### Задание 1
Куда, по словам автора отрывка о пьесе Вишневского, француз мог бы перенести место действия?
### Задание 2
Обнови часть отрывка о пьесе Вишневского от слов «Но раз новые» до слов «составлена действительно натуралистически.» включительно: замени «моряков» на «матросов» и приведи получившийся фрагмент целиком.
### Задание 3
Продолжи отрывок о пьесе Вишневского, начав сразу после его последнего предложения.

### Фрагмент текста
···
В пьесе Вишневского две плоскости, в которых развивается драматическое действие. Первая плоскость — это борьба нового искусства со старым. Старое искусство вовсе не берется при этом как психологический реализм, а, наоборот, как прием трафаретной стилизации, сложившейся еще в дворянские времена, ставшей псевдоакадемической театральщиной. Спектакль бьет по условности оперно-балетного театра, все еще слишком сохранившейся в Большом театре, и т. д. Занятие, в сущности, довольно невинное, и, конечно, не это сильнейший наш враг.
Пьеса с начала до конца проникнута борьбой со «старым» искусством. Театр украшен плакатами, где написано: «Старое искусство наступает густо; объединяйтесь, сторонники пролетарского искусства!» Тенденция эта проведена сценически блестяще в первой части (до разгона древне-условных исполнителей ново-условными), но потом она частью мешает спектаклю. Появление певицы с «Тоской» в клубе большевиков уже несколько досадно, а Скрябин в последнем действии, которого передают из Москвы по радио, в то время как герои умирают под пулями врагов, оставил публику в недоуменье. Одни мне говорили: смысл этого тот, что вот-де и в такой момент радио из Москвы не может оказаться на высоте, а передает какую-то канитель. Другие, наоборот, утверждали, что появление Скрябина на поле битвы берется как нечто положительное. Не разберешь! Такое же странное впечатление получается, когда (при этой общей тенденции) пьяный моряк декламирует проституткам Пушкина. Неужели это — выстрел по Пушкину, и надо ли это? Между тем там же происходит уже несомненно направленный в цель выстрел по Бабелю. Вообще эта борьба с каким-то враждебным театру Мейерхольда искусством, вначале сделанная очень забавно и по-театральному, потом переходит в несколько беспорядочные и неверно посылаемые стрелы.
Но раз новые стилизующие актеры разогнали старых стилизующих, то в каком же стиле будут они нам показывать «правду»? Вот это-то и интересно. Мейерхольд говорит: в данном случае долой театр, который искажает правду, который выпускает балерин в пышных юбочках в качестве комсомолок и т. д. Это я вам расскажу правду. — При этом условии, казалось бы, проще всего на место всей этой балетно-оперной чепухи дать насквозь реалистические, натуралистические сцены быта моряков. Таков объект, изображенный Вишневским и Мейерхольдом. И, по-видимому, у Вишневского была именно эта цель. Его не очень удавшаяся пьеса из жизни моряков (вернее — картины) составлена действительно натуралистически.
В ней, собственно, очень мало нового. Мы видим в ней, в конце концов, старый тип моряков-героев, а рядом моряков-гуляк, тоскующих проституток, жуирующих иностранцев и т. д. Чуточку изменив текст, можно было бы этот сценарий приписать не только всем советским портам, но всем портам мира. Если бы какой-нибудь француз захотел, то с небольшими поправками он мог бы перенести место действия в Тулон, и там можно изображать, как матросы помогают рабочим разгружать корабль, и там могли бы расстрелять матроса-хулигана, который у проститутки убил иностранного представителя,
и там можно было бы изобразить нашествие врага на тот же Тулон и геройскую смерть французских патриотических матросов. Этим я вовсе не хочу отрицать, что здесь все это дано в ином контексте, что здесь герой — это наш советский, коммунистически мыслящий матрос. Но меня сейчас интересует не столько политическая установка, сколько стилевой прием театра.
···
### Предоставленный материал
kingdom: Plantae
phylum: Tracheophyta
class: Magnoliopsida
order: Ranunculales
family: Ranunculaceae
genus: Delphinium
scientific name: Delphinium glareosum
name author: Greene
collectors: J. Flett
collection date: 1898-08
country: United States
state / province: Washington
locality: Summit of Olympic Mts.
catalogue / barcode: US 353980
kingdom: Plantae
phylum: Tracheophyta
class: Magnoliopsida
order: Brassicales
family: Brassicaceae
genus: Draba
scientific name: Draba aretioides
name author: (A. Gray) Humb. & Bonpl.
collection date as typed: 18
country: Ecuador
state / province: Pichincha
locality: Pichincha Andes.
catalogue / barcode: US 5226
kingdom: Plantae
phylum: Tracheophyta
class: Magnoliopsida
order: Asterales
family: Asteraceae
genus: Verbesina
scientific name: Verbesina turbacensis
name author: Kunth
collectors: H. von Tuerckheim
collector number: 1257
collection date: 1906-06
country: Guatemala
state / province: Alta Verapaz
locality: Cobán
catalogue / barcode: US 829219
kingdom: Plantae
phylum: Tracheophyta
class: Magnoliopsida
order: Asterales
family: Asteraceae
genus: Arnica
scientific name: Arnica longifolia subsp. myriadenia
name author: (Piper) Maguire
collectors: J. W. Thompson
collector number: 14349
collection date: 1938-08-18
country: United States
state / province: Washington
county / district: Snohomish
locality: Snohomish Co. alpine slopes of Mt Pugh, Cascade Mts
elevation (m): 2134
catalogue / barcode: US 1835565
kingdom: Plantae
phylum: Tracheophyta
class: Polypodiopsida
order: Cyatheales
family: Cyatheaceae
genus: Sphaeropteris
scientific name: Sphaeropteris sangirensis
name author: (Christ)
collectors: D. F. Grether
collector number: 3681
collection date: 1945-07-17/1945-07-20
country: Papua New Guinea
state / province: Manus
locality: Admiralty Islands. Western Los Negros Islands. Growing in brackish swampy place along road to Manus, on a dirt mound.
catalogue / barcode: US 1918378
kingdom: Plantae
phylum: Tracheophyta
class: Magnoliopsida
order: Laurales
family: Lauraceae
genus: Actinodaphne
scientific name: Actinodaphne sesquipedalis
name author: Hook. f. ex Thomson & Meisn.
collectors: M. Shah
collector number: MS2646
···
### Ответ к заданию 1
В Тулон.

### Ответ к заданию 2
Но раз новые стилизующие актеры разогнали старых стилизующих, то в каком же стиле будут они нам показывать «правду»? Вот это-то и интересно. Мейерхольд говорит: в данном случае долой театр, который искажает правду, который выпускает балерин в пышных юбочках в качестве комсомолок и т. д. Это я вам расскажу правду. — При этом условии, казалось бы, проще всего на место всей этой балетно-оперной чепухи дать насквозь реалистические, натуралистические сцены быта матросов. Таков объект, изображенный Вишневским и Мейерхольдом. И, по-видимому, у Вишневского была именно эта цель. Его не очень удавшаяся пьеса из жизни матросов (вернее — картины) составлена действительно натуралистически.

### Ответ к заданию 3
Поставивши перед собой задачу резко показать разницу театра правды по сравнению с театром лжи, Мейерхольд тем самым должен был (да еще при натуралистическом тексте Вишневского) очень далеко пойти по линии этой правды, то есть по линии реализма и даже по линии психологического реализма, ибо надо было дать попытки осветить сознание героя и гуляки, и даже проститутки, что имеется в спектакле.
Конечно, старая закваска мейерхольдовского театра не могла позволить попросту пойти по реалистическому пути. Мы имеем совершенно условную декорацию, а вследствие этого и условные мизансцены, во многом условную и игру актеров. Почти все сценарии, в особенности две картины последнего акта, разработаны в стиле плаката. Концовка сделана чисто условная, с перекличкой в публику и т. д. Стилизации здесь, однако, меньше, чем при обычной смелости Мейерхольда, реализма больше, но далеко нет и полного торжества реализма.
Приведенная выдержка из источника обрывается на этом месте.